TEXT SECTION »

Halfway Between the Gutter and the Stars is the third studio album by English electronic music producer Fatboy Slim. It was first released on 6 November 2000 in the United Kingdom by Skint Records and a day later in the United States by Astralwerks. The album features contributions from Macy Gray, Ashley Slater, Bootsy Collins, Roland Clark, and Roger Sanchez, and its title, referenced in the song "Weapon of Choice", is an allusion to the Oscar Wilde quote, "We are all in the gutter, but some of us are looking at the stars."

Critical reception

Halfway Between the Gutter and the Stars received generally positive reviews from critics. Robert Christgau of The Village Voice wrote "this is where Norman Cook achieves the nonstop stupidity breakbeats alone could never bring him", calling it "All shallow, all pure as a result—pure escape, pure delight, and, as the cavalcade of gospel postures at the end makes clear, pure spiritual yearning. Transcendence, we all want it." The A.V. Club called it "a big load of disposable fun and funk that's fluffier than cotton candy and just as weighty."

On the other hand, Pitchfork wrote, "After enjoying a few years of relative popularity, it seems big-beat's appeal and relevance are waning. [...] After listening to Slim's latest, Halfway Between the Gutter and the Stars, it seems we've reached come-down time. And surprise! It's no fun at all", though "the problem lies more with the everchanging landscape of electronic music and the dying big-beat genre than it does with his technical skill." Entertainment Weekly called it "Melodically repetitive, the songs only intermittently approach the energizing highs of earlier Fatboy cuts." Spin called it a "post-masterpiece puzzler where the kicks just keep getting harder to find, spread-eagle between pop limitations and artistic aspirations."

Tim O'Neil of PopMatters later said the album was "extremely underrated."

Track listing

Note
On the iTunes release, "Talking 'bout My Baby (Reprise)" is separated from "Song for Shelter", making the track times 9:00 and 2:26 respectively.

Sample credits
 "Talking Bout My Baby" contains samples of "Macon Hambone Blues", written by Jack Hall, Jimmy Hall, John Anthony, Richard Hirsch, Lewis Ross, and Leslie Bricusse, and performed by Wet Willie.

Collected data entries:
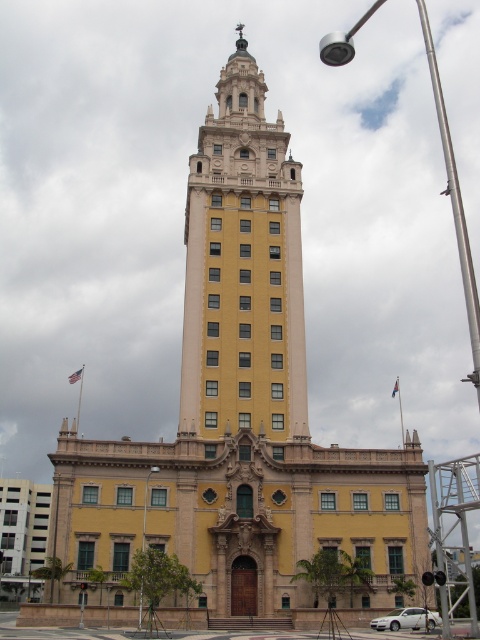
Is yellow stone tower at center further to the viewer compared to metallic pole at center?

Yes, yellow stone tower at center is further from the viewer.

Find the location of a particular element. Image resolution: width=480 pixels, height=640 pixels. yellow stone tower at center is located at coordinates (242, 268).

Between point (292, 176) and point (144, 525), which one is positioned behind?

The point (292, 176) is behind.

Locate an element on the screen. yellow stone tower at center is located at coordinates tap(242, 268).

Is silver metallic pole at upper center below metallic pole at center?

Incorrect, silver metallic pole at upper center is not positioned below metallic pole at center.

Does point (472, 374) lie in front of point (140, 618)?

No.

You are a GUI agent. You are given a task and a screenshot of the screen. Output one action in this format:
    pyautogui.click(x=<x>, y=<y>)
    Task: Click on the silver metallic pole at upper center
    Image resolution: width=480 pixels, height=640 pixels.
    Given the screenshot: What is the action you would take?
    pyautogui.click(x=455, y=204)

Looking at this image, can you confirm if yellow stone tower at center is thinner than silver metallic pole at upper center?

Correct, yellow stone tower at center's width is less than silver metallic pole at upper center's.

Based on the photo, can you confirm if yellow stone tower at center is smaller than silver metallic pole at upper center?

Yes.

Find the location of a particular element. This screenshot has height=640, width=480. yellow stone tower at center is located at coordinates (242, 268).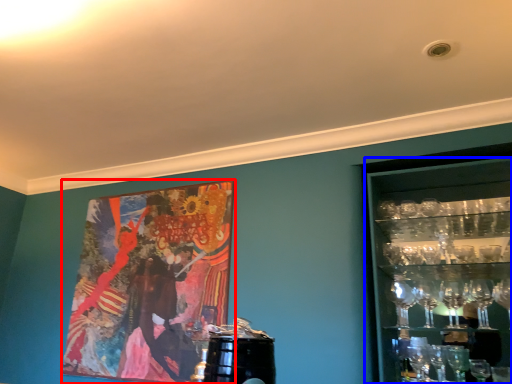
Question: Which point is further to the camera, picture frame (highlighted by a red box) or shelf (highlighted by a blue box)?

Choices:
 (A) picture frame
 (B) shelf

Answer: (A)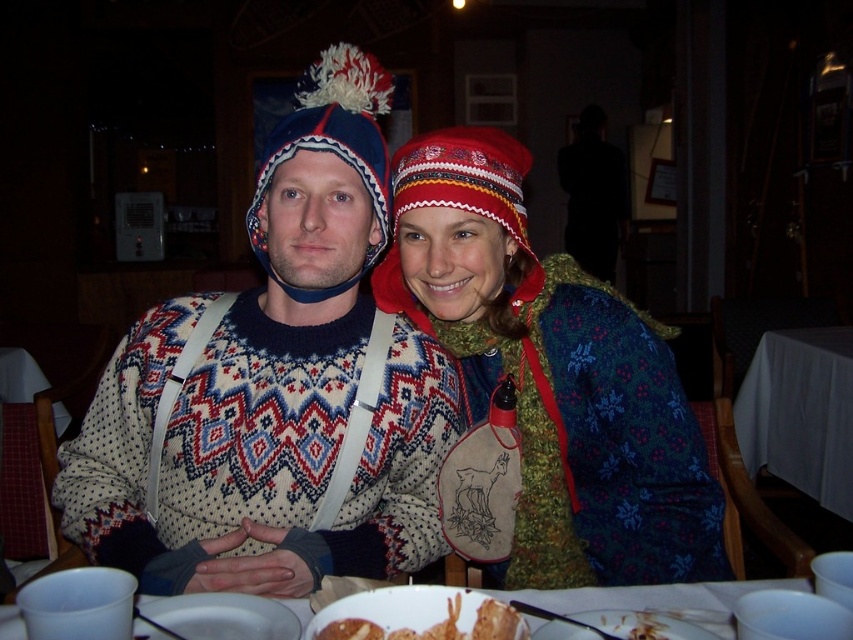
Question: Which point is closer to the camera taking this photo?

Choices:
 (A) (138, 438)
 (B) (838, 369)
 (C) (466, 604)

Answer: (C)

Question: Does knitted sweater at center appear over white plastic cups at lower center?

Choices:
 (A) yes
 (B) no

Answer: (A)

Question: Which point is closer to the camera?

Choices:
 (A) knitted woolen hat at center
 (B) knitted wool sweater at center

Answer: (A)

Question: Does knitted wool sweater at center appear under white ceramic plate at lower center?

Choices:
 (A) no
 (B) yes

Answer: (A)

Question: Which object is the closest to the white plastic cups at lower center?

Choices:
 (A) white cloth table at center
 (B) knitted woolen hat at center

Answer: (B)

Question: Can you confirm if white cloth table at center is wider than knitted woolen hat at center?

Choices:
 (A) yes
 (B) no

Answer: (A)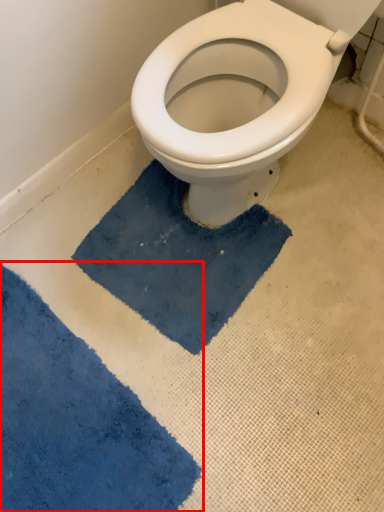
Question: Observing the image, what is the correct spatial positioning of bath mat (annotated by the red box) in reference to bath mat?

Choices:
 (A) right
 (B) left

Answer: (B)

WHAT THE TASK REQUIRES » Retype the part of the album text starting with "Track listing" and going on through "by Wet Willie.". You can set the records aside, since nothing here depends on them.

SOLUTION FOR THIS TASK »
Track listing

Note
On the iTunes release, "Talking 'bout My Baby (Reprise)" is separated from "Song for Shelter", making the track times 9:00 and 2:26 respectively.

Sample credits
 "Talking Bout My Baby" contains samples of "Macon Hambone Blues", written by Jack Hall, Jimmy Hall, John Anthony, Richard Hirsch, Lewis Ross, and Leslie Bricusse, and performed by Wet Willie.